Fund Manager,Vineet Udeshie on his strategy for Alliance Liquid Income. | Value Research "Amongst the three factors- liquidity, safety and return, safety is the bedrock of our strategy for Alliance Liquid Income, and next emphasis is on liquidity."

Fund Manager,Vineet Udeshie on his strategy for Alliance Liquid Income.

"Amongst the three factors- liquidity, safety and return, safety is the bedrock of our strategy for Alliance Liquid Income, and next emphasis is on liquidity."

Launched in March 1997, Alliance Liquid Income is known for its penchant for safe returns, high credit quality and its ever-increasing size. With a 12 per cent annualized return since launch, the fund falls in the middle of the performance ladder.

Vineet Udeshie, the Fund Manager talks about the Fund in an interview with Value Research.

Q. How would you describe your investment strategy?
Vineet: At Alliance our fund management strategy for debt revolves around an understanding on the tradeoff between liquidity, safety and return, with the highest emphasis being placed on safety. Very clearly safety of assets has and will be the bedrock of our strategy for fund management. Having said that and given the open-end nature of our funds and the fixed income market we continue to place strong emphasis on the overall liquidity of the Fund. Last but not the least we look for returns commensurate with our focus on safely and liquidity by identifying undervalued sectors and securities.

Looking at the strategy from a different angle we would manage duration/interest rate risk through the more liquid market viz. government securities and try and use the corporate allocation to enhance return by additional yield pick up and by enhancement of credit ratings.

Q. Going further, what is your outlook on interest rates?
Vineet: We are cautiously optimistic in the near term about interest rates and believe in a rally in the short and medium term segments. Currently, the positive factors are the government borrowing program being 80% complete, the stabilising factor of the IMD on the rupee and on domestic liquidity, expected shift in bias in US interest rates. However we continue to remain concerned about high oil prices, higher inflation and the fiscal situation (due to failure of PSU dis-investment and a question mark on revenues in view of the economic slowdown)

Q. Alliance Liquid Income has maintained a conservative stance, particularly with respect to interest rate risk, especially in comparison to Alliance MIP. Why is it so?
Vineet: Our view on interest rate risk is in line with our view that given the enhanced volatility in our fixed income markets we should maintain lower interest rate risk in our portfolios, especially at times when the domestic interest rates scenario, the foreign exchange situation or the external environment is unstable. We continue to review the situation and, as and when we are comfortable with the same we enhance the maturity/increase interest rate risk. Our stance with both funds has been the same with regard to interest rate risk, which has been conservative, as you have suggested. We continue to manage the debt component of AMI in line with our views on ALI. A slight difference is however induced by the fact that AMI has an equity component thereby increasing the effective duration of the fund and making it more interest rate sensitive as a whole.

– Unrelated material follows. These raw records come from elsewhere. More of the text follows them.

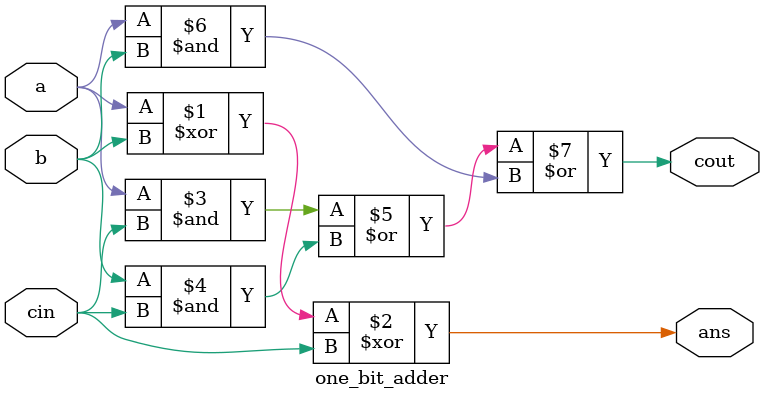
<source format=v>
module one_bit_adder(
        output cout,
        output ans,
        input a ,
        input b,
        input cin 
);
    //sum and cout logic in behavioural form
    assign ans  = a^b^cin;
    assign cout = (a&cin) | (b&cin) |(a&b) ;
    
endmodule
</source>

Q. While Alliance Liquid has gradually scaled down the exposure to AA & below and unrated papers, it still accounts for 16% of the corpus as on October 2000. How liquid are these? What has been the impact on these papers in the context of the new valuation norms?
Vineet: Under normal market conditions, liquidity exists in the market in even AA companies and unrated papers though admittedly it is lower than an AAA credit. However in the AA companies and unrated papers, which we hold we find significant demand especially in view of their upgrade potential and as such we are comfortable with the same. Moreover liquidity must be viewed in the context of the overall portfolio.

Regarding valuation, there was no impact on the portfolio from the new valuation norms especially in the below AA and unrated papers. This can be seen from the NAV, which is declared daily. As you may be aware return of the bond funds come from 2 sources current/coupon income and capital gains. The second component of capital gains arises from taking views on interest rates and from changes in credits. We continue to believe that we as Investment Managers should buy credits with upside potential in ratings as this would over a period of time provide enhanced returns to investors by enhancing the capital gains component. Just buying AAA does not mean that we are using our full range of skill for the benefit of the investors, as there is no scope for upgradation (only own grades).

Having said that we also take into account the lower liquidity of the AA and lower credits in estimating the overall liquidity of the portfolio and keeping portfolio illiquidity within reasonable limits.